→ Supplied records:
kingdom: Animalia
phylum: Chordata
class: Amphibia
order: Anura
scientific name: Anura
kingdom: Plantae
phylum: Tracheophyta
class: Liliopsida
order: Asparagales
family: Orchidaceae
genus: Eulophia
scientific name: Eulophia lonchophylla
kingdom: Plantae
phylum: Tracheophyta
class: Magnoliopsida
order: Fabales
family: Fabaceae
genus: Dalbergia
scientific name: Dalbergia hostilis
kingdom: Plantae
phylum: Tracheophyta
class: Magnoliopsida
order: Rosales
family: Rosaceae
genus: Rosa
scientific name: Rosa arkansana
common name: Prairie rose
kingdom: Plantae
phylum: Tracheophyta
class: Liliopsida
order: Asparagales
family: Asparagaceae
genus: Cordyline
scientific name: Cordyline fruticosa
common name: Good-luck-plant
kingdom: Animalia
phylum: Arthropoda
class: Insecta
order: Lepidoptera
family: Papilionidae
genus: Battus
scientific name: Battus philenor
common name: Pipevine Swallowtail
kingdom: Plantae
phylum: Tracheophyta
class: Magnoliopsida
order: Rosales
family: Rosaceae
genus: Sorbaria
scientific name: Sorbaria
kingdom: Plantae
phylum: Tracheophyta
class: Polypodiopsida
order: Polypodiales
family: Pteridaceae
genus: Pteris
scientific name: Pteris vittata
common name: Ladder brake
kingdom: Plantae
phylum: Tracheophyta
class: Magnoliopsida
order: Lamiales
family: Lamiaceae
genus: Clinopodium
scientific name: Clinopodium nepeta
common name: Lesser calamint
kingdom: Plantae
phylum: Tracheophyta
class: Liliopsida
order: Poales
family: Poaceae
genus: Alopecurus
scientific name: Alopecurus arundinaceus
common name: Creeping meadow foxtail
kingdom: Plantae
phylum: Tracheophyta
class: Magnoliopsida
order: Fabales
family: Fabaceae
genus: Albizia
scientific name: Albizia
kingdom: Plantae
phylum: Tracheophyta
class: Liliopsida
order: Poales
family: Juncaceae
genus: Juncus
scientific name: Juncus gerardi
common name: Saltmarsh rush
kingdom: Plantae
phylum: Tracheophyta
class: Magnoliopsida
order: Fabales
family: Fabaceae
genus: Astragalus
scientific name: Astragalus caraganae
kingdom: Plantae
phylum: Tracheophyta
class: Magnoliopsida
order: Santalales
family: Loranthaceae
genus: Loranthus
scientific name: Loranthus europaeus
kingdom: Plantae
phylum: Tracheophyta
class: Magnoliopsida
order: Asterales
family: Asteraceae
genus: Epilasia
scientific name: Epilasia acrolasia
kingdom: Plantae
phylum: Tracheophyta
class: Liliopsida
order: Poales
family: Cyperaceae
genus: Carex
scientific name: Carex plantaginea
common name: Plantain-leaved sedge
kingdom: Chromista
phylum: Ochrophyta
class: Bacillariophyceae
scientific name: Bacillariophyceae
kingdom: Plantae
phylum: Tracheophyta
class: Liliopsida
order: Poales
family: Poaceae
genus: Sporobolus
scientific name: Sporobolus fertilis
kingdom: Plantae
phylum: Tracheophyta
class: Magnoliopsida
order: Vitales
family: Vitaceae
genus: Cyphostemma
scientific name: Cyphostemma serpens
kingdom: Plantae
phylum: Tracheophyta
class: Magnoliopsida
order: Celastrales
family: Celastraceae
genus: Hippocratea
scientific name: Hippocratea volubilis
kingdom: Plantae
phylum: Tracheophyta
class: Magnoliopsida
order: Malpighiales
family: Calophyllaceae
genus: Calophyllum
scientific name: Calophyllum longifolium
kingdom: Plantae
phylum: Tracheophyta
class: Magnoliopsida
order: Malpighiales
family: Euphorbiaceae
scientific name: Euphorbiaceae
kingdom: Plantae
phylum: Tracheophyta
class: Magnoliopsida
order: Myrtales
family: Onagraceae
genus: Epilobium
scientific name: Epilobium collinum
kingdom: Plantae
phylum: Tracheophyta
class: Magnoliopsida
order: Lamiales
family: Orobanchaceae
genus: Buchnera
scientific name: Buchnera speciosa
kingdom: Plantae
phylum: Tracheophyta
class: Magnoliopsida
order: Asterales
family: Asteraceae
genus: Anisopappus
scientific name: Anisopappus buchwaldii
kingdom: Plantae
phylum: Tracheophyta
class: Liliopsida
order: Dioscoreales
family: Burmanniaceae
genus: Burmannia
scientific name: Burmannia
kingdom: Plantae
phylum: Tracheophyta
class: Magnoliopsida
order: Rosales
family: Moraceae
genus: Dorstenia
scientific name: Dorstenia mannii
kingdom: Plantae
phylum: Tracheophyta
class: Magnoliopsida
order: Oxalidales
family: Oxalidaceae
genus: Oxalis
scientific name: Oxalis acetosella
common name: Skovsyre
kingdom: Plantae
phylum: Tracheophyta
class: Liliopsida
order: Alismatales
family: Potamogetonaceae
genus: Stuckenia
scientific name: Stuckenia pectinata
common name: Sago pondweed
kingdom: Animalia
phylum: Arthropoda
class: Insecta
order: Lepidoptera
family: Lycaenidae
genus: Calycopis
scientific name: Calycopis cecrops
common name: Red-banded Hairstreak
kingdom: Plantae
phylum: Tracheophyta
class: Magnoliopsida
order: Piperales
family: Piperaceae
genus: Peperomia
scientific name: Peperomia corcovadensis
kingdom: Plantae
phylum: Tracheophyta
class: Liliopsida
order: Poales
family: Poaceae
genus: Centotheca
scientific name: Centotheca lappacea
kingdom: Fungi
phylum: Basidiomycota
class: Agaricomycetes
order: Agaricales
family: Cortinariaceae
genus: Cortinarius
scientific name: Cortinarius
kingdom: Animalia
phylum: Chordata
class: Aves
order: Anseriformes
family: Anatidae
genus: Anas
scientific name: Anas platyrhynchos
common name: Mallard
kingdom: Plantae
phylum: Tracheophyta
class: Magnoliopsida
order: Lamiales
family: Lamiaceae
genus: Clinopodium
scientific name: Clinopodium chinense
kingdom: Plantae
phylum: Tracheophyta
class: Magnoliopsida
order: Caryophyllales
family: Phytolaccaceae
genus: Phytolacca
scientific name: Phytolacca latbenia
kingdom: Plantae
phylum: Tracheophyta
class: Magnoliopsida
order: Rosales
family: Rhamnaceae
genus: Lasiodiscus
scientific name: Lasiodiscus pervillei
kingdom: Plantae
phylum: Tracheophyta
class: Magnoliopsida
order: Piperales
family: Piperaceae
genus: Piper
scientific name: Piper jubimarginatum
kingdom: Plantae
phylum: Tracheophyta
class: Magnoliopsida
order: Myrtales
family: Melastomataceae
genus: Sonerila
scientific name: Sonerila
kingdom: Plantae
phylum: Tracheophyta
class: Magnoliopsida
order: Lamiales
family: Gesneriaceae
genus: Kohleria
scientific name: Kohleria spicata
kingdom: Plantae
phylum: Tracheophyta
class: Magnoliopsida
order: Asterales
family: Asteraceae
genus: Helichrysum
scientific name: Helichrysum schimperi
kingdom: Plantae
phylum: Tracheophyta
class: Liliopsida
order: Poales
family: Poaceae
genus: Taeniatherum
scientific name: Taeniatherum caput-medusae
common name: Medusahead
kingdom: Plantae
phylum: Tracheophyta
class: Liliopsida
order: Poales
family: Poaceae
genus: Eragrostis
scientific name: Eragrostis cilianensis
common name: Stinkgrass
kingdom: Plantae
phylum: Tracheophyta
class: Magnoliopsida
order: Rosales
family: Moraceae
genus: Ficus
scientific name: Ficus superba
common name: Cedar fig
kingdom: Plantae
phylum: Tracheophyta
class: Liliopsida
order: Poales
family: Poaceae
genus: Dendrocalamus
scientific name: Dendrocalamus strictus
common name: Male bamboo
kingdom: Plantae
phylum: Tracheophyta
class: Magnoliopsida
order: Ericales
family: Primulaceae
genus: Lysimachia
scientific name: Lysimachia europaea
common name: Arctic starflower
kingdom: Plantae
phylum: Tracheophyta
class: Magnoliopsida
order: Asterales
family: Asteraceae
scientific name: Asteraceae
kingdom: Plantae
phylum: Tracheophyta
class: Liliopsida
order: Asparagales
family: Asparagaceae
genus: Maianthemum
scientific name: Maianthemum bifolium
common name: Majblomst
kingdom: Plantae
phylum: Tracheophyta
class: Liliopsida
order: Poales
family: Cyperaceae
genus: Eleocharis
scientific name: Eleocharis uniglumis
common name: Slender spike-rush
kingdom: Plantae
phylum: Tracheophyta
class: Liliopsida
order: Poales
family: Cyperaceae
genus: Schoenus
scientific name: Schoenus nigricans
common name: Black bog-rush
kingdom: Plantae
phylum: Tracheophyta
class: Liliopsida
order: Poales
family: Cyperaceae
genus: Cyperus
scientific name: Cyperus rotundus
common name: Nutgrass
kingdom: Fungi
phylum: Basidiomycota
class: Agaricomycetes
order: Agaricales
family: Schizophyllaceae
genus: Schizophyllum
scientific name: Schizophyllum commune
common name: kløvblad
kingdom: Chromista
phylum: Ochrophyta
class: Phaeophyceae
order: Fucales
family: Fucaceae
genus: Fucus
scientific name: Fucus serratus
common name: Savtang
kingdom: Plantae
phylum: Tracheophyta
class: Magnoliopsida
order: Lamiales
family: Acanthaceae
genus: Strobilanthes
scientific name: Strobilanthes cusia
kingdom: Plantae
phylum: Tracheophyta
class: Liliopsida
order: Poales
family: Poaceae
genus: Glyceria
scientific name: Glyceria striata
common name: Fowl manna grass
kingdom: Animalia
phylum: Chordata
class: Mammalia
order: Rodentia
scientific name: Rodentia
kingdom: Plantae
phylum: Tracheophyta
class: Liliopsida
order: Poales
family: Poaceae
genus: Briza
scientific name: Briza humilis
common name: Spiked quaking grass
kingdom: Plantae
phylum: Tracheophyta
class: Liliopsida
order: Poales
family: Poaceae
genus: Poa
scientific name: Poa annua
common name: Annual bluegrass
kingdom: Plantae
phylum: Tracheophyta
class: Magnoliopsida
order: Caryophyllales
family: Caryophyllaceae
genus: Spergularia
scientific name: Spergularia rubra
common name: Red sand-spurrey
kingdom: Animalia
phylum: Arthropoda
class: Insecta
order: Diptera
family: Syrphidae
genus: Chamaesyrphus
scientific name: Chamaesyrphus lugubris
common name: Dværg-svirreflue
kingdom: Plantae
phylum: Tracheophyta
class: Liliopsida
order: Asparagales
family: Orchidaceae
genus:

→ Short exercise:
Copy the lines above without any changes, from the line with "order: Rodentia" up to and including the last line.

→ The reply:
order: Rodentia
scientific name: Rodentia
kingdom: Plantae
phylum: Tracheophyta
class: Liliopsida
order: Poales
family: Poaceae
genus: Briza
scientific name: Briza humilis
common name: Spiked quaking grass
kingdom: Plantae
phylum: Tracheophyta
class: Liliopsida
order: Poales
family: Poaceae
genus: Poa
scientific name: Poa annua
common name: Annual bluegrass
kingdom: Plantae
phylum: Tracheophyta
class: Magnoliopsida
order: Caryophyllales
family: Caryophyllaceae
genus: Spergularia
scientific name: Spergularia rubra
common name: Red sand-spurrey
kingdom: Animalia
phylum: Arthropoda
class: Insecta
order: Diptera
family: Syrphidae
genus: Chamaesyrphus
scientific name: Chamaesyrphus lugubris
common name: Dværg-svirreflue
kingdom: Plantae
phylum: Tracheophyta
class: Liliopsida
order: Asparagales
family: Orchidaceae
genus:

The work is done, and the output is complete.